It’s hard to be a teenager and have your dad decide to take a new job and uproot the family and did you ask to move away from all your friends? Did you?
Not that any of them said any such thing to me, just, I’ve been a teenager and I’ve had friends move in/move out even if my own folks were kind enough to stay put for 47 years in the house built for them when I was three. One of the quirks of growing up in the Maryland suburbs was having friends afraid their dad–it was always the dad, back then–might lose the election and then they would have to leave. Back in those days, Congressmen moved their families to DC–and if their political fortunes didn’t hold, then, often, back out.

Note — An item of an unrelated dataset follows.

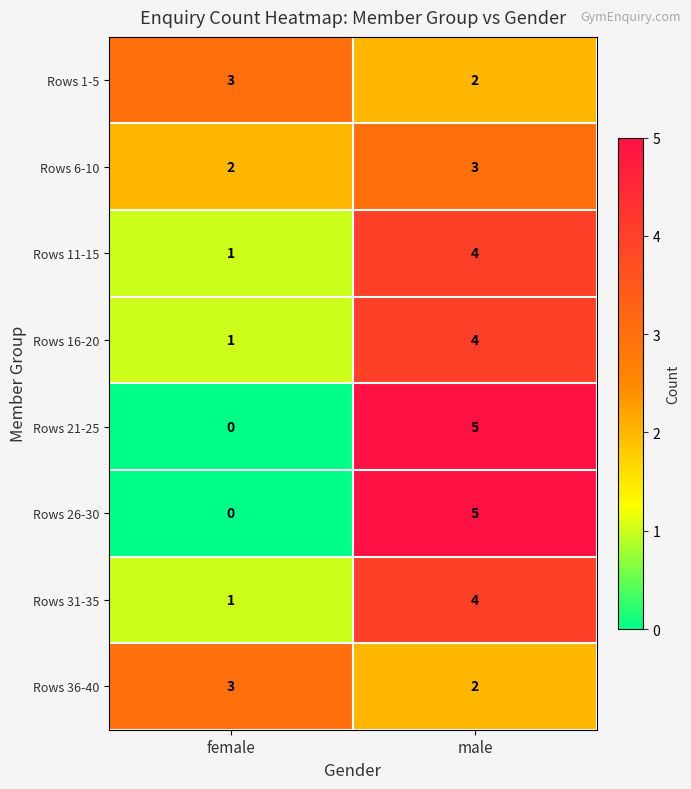

How many series are shown in this chart?

8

So. A new family recently moved into the area and showed up at church, the kids ranging from teenage boys to a babe in arms.

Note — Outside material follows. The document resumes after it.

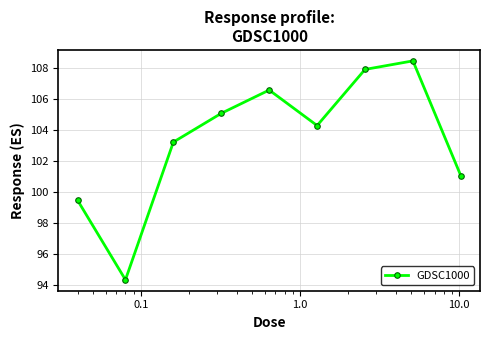

Does the chart have visible grid lines?

Yes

The mom is always smiling. Always cheerful. I like her already.
We got sent a picture–and I want to show it, but I don’t know how to access it from this computer–of my son and his little Parker, toddler totally copying daddy, very cute. Richard printed it out at work on Friday and I folded one of the copies and put it in my purse.

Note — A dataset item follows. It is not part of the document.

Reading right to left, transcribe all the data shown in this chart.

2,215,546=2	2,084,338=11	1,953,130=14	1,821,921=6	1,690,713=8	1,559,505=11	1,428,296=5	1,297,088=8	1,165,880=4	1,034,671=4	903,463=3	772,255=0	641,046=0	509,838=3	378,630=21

So there was the mom today by the door when the meetings were over, waiting for her husband to find her, holding the baby, her two teenage boys standing in front of her. They really don’t know me from Adam yet, so I explained I had one grandson: and then I pulled out that picture.
The mom went, oooh, so cute. The teens leaned in for a closer look and had the same reaction. They had a baby brother. They totally got this babies-are-adorable thing.
And then they looked up from the picture and into my eyes, still smiling.
I think they made friends on the spot with me as much as I did with them.